Uno sviluppo che segue la decisione improvvisa e imprevista di al Sisi di abbandonare la cosiddetta Nato araba, da tempo inseguita dall’amministrazione Usa per creare un fronte unitario anti-iraniano.

La Mesa (Middle east strategic alliance) dovrebbe essere guidata dall’Arabia Saudita, in stretto contatto con gli Emirati Arabi Uniti, e prevede la partecipazione di un ampio fronte di Paesi sunniti (eccetto il Qatar, legato alla Turchia), anche se finora non ha raccolto la partecipazione entusiastica sperata.

La defezione dell’Egitto è un colpo ferale per la Mesa, data la sua influenza regionale e la forza del suo apparato militare.

Erdogan

Al Sisi si sfila, prendendo le distanze da Washington, anche se con la prudenza del caso. Sembra seguire, in forme più attenuate, l’esempio turco, dove Erdogan si è ritagliato un ruolo da sultano e, insieme, una nuova libertà di manovra nello scacchiere geopolitico globale a scapito del rapporto con Washington.

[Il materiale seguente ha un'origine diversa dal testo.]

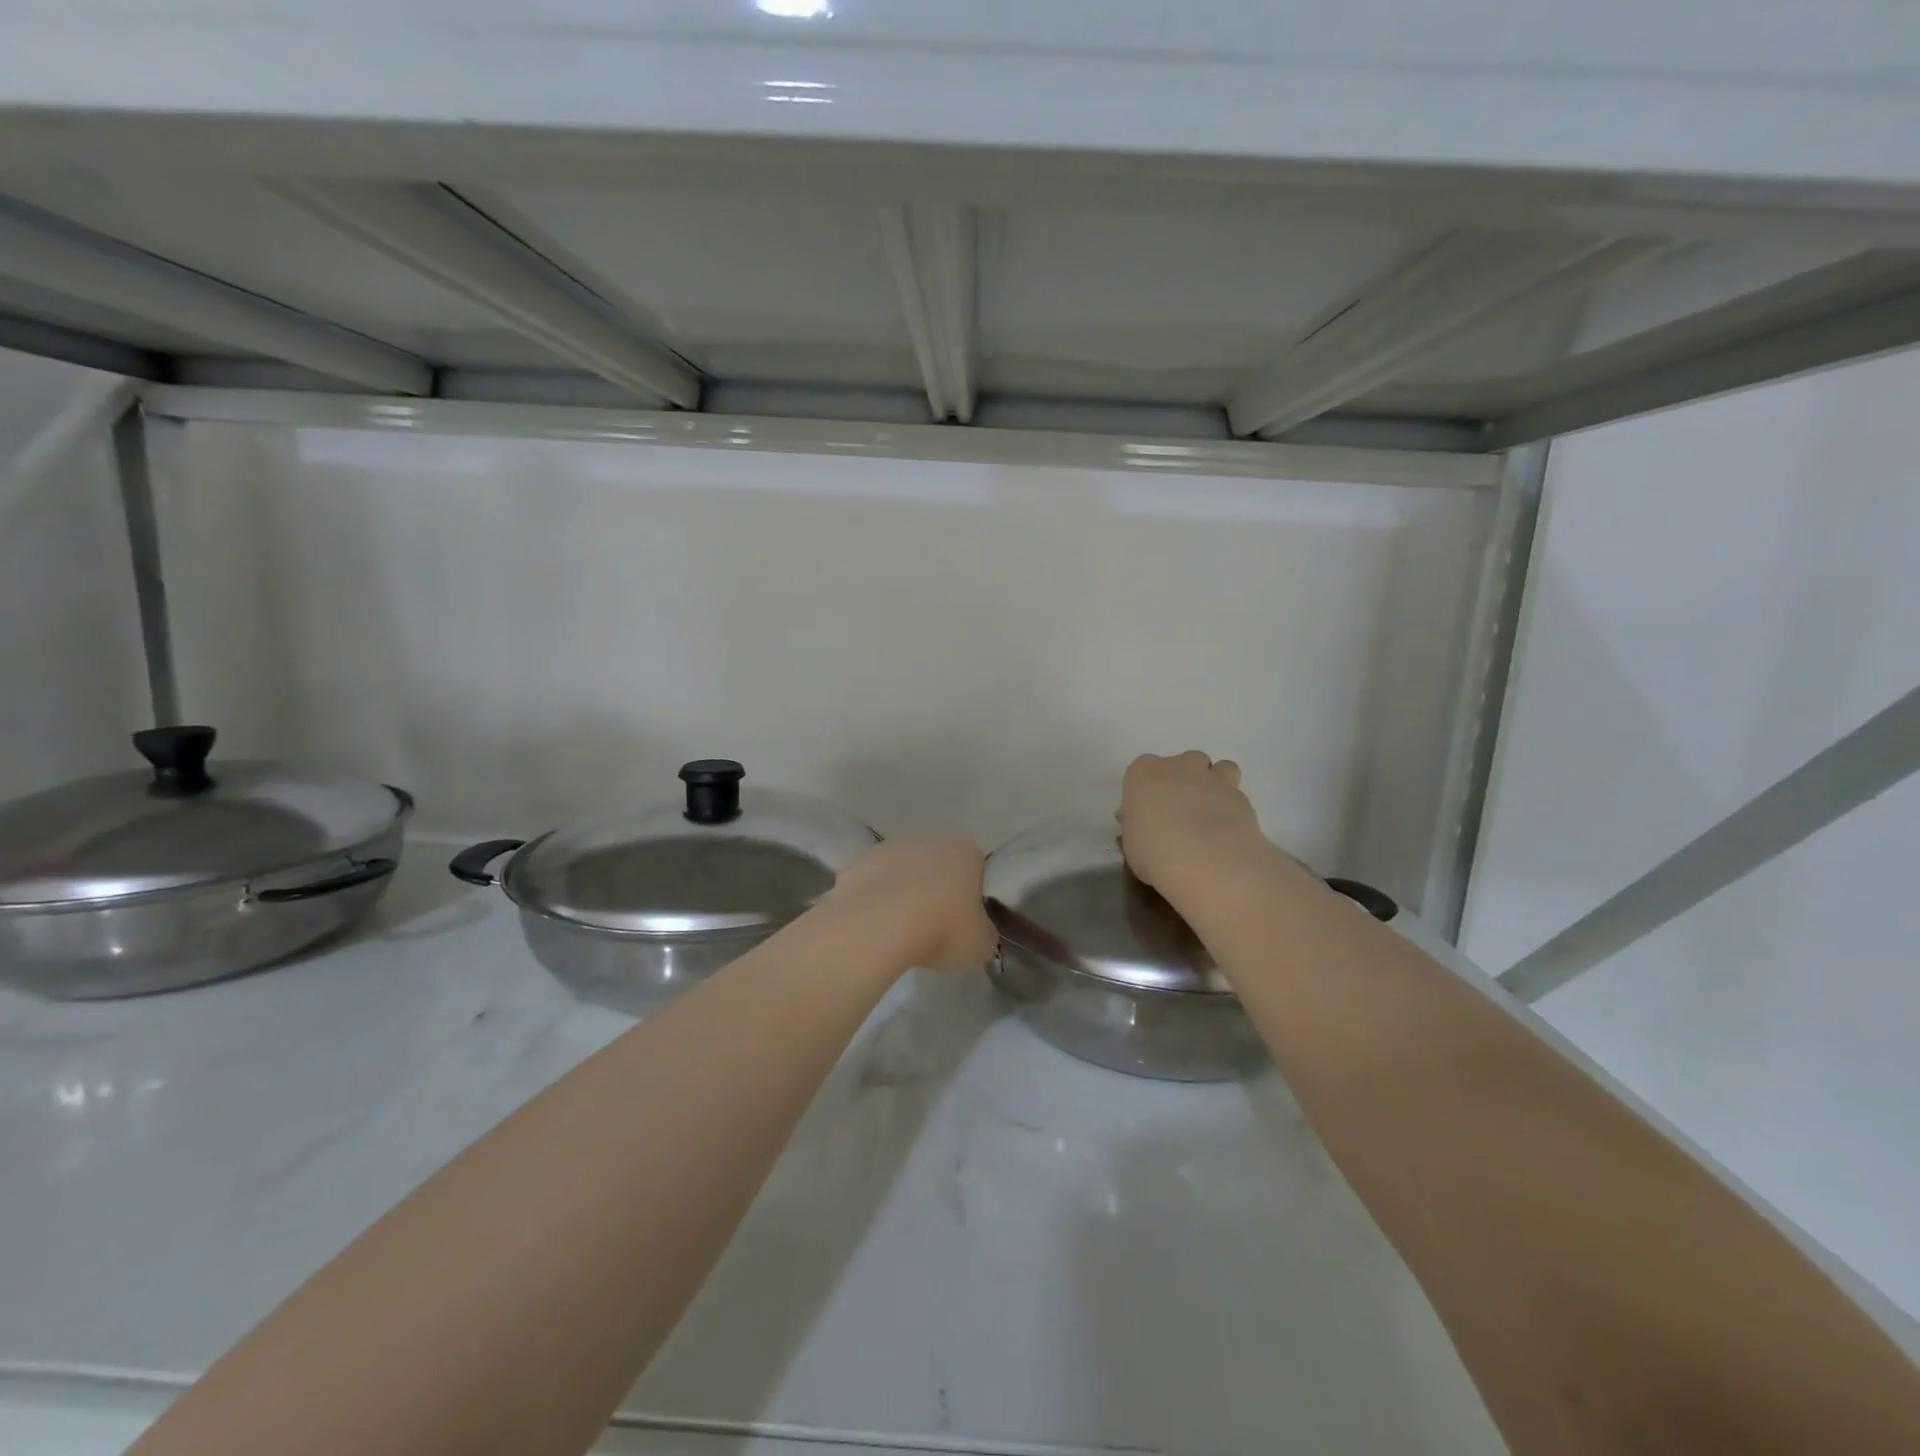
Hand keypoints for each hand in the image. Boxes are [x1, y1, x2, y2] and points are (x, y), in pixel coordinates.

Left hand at [825, 835, 996, 972]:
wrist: (879, 926)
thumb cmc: (942, 928)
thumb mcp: (980, 944)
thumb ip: (983, 933)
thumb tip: (977, 932)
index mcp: (965, 851)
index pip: (975, 870)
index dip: (970, 898)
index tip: (964, 924)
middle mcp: (927, 839)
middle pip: (936, 867)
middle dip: (934, 892)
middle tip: (933, 929)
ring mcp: (888, 849)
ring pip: (901, 874)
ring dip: (901, 895)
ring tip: (899, 933)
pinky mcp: (856, 864)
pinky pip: (872, 887)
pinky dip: (873, 904)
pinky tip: (873, 929)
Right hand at [1119, 751, 1280, 909]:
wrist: (1207, 861)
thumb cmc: (1155, 851)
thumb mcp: (1131, 843)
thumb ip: (1137, 826)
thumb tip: (1143, 824)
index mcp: (1145, 772)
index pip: (1143, 770)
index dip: (1147, 791)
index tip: (1148, 812)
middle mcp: (1180, 767)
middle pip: (1185, 762)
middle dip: (1185, 780)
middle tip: (1181, 811)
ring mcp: (1214, 779)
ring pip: (1220, 769)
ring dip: (1216, 784)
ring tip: (1211, 814)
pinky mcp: (1242, 798)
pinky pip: (1237, 795)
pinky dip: (1233, 809)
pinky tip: (1228, 833)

Classico esempio di una convergenza tra opposti, dato che i due capi di Stato non potrebbero essere più distanti, stante che al Sisi considera suoi nemici irriducibili i Fratelli musulmani, che invece sostengono Erdogan.

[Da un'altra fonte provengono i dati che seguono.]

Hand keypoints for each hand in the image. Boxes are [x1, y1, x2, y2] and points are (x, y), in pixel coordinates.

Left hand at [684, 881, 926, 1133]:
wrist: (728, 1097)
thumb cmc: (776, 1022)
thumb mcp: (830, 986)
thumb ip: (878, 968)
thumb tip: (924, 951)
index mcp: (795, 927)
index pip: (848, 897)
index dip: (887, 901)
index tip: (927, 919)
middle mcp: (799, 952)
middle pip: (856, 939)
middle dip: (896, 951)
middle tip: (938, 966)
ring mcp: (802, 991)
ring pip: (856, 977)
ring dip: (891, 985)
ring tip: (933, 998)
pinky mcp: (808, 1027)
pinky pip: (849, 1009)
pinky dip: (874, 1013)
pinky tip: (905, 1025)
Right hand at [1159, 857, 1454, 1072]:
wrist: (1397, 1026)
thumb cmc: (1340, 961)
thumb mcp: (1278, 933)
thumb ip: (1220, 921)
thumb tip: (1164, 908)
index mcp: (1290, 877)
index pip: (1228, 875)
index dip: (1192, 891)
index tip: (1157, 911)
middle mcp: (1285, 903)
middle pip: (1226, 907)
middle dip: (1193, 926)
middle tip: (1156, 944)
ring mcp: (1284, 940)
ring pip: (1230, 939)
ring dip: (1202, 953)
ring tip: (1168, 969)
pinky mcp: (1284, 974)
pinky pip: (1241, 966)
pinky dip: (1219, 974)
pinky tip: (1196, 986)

Divergenze peraltro evidenti in Libia, con Erdogan schierato, insieme al Qatar, con al-Sarraj e al Sisi con Haftar.

Ma è alquanto evidente che al Sisi non intende legarsi mani e piedi a Washington attraverso la Mesa, alleanza che, come la Nato, rischia di essere irrevocabile. L’adesione lo priverebbe dell’attuale libertà di manovra, che rende l’Egitto una nuova variabile del complesso rebus mediorientale.

Peraltro la Mesa, come rivela un documento segreto della Casa Bianca reso noto dalla Reuters, non ha il solo scopo di contenere Teheran, ma anche, come d’altronde ovvio, ostacolare l’influenza russa e cinese nella regione.

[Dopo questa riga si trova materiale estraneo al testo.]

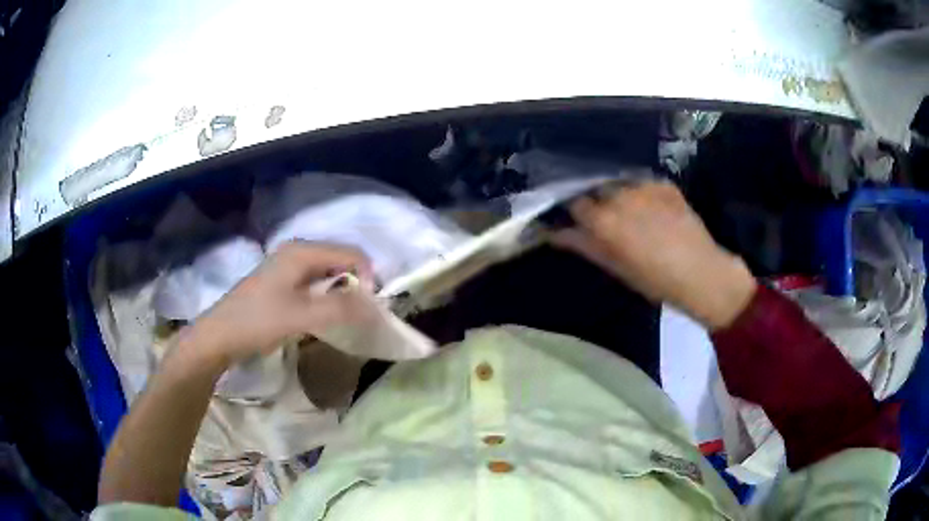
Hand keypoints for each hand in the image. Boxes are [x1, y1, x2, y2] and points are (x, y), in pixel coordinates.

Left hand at [180, 241, 373, 367]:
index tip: (369, 309)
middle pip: (341, 261)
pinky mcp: (282, 282)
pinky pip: (315, 283)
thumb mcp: (302, 316)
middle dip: (356, 286)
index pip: (353, 255)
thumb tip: (376, 306)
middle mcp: (297, 251)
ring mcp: (288, 266)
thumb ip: (340, 308)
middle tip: (359, 315)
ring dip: (342, 293)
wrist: (219, 336)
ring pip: (329, 273)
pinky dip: (326, 297)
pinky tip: (322, 316)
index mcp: (302, 251)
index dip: (368, 279)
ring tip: (344, 318)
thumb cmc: (258, 322)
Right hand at [553, 179, 755, 329]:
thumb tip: (553, 233)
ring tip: (629, 211)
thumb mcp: (615, 267)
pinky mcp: (664, 183)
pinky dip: (640, 192)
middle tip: (605, 218)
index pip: (575, 204)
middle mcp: (620, 195)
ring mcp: (644, 186)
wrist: (701, 273)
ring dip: (617, 193)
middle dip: (595, 200)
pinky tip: (650, 208)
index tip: (575, 219)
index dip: (573, 211)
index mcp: (604, 219)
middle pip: (596, 189)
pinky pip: (642, 182)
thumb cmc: (654, 280)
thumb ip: (583, 245)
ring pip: (619, 183)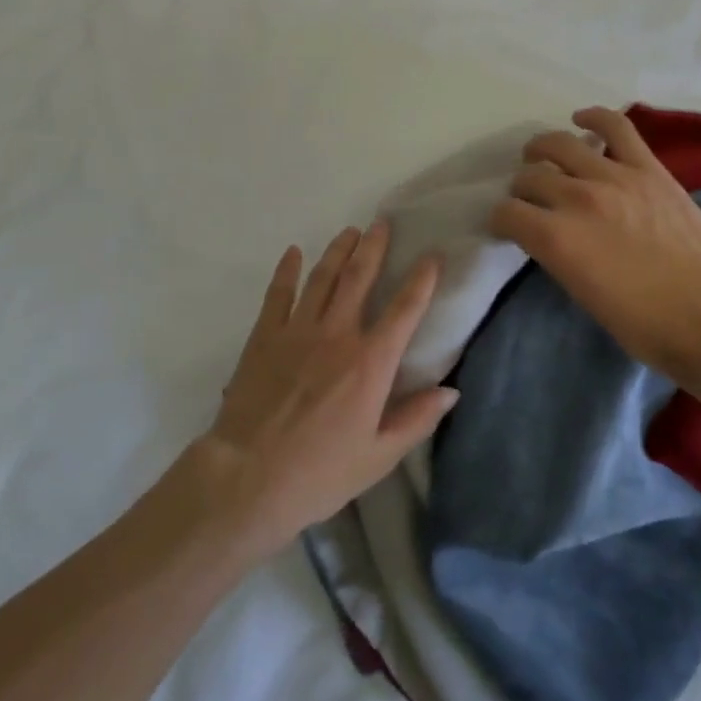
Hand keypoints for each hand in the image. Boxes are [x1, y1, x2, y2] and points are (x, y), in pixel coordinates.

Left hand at [191, 222, 455, 556]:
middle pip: (359, 278)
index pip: (405, 310)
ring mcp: (297, 330)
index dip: (422, 279)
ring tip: (349, 231)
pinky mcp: (265, 336)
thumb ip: (416, 419)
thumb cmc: (320, 473)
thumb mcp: (378, 456)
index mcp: (370, 363)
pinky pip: (278, 293)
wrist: (248, 476)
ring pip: (322, 277)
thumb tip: (452, 391)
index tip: (433, 255)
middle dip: (373, 247)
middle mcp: (337, 334)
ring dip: (337, 251)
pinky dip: (286, 270)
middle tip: (381, 223)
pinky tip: (292, 252)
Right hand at [489, 106, 700, 384]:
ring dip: (542, 151)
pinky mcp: (648, 168)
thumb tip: (550, 235)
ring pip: (560, 145)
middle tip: (530, 199)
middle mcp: (576, 199)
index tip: (508, 227)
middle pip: (530, 177)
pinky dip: (594, 118)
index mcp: (555, 238)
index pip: (506, 213)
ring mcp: (613, 177)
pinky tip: (581, 120)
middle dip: (521, 189)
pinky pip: (616, 127)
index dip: (501, 220)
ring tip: (541, 156)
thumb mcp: (580, 292)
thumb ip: (557, 254)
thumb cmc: (643, 324)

Il Faraone teme così di dover rinunciare a rapporti che possono essergli invece più che utili, sia in chiave interna sia internazionale.

La crociata anti-Iran, così strategica agli occhi dei neoconservatori e di Netanyahu (pronto a rilanciarla dopo il fresco successo elettorale), perde un pezzo importante.

E ciò mentre emergono nuove criticità tra Usa e Iran: all’inserimento delle Guardie rivoluzionarie iraniane nella blacklist del terrorismo, Teheran ha risposto dichiarando a sua volta apparato terrorista il Centcom, il Centro di comando delle forze armate americane (Fars agency).

Schermaglie, ovvio, ma di schermaglie in schermaglie le cose si aggrovigliano sempre più, tanto che sarà difficile sbrogliare la matassa. Più grande è il caos, più aumenta la conflittualità, col rischio che diventi ingestibile. Al Sisi se ne è chiamato fuori e ha chiamato fuori il suo Paese.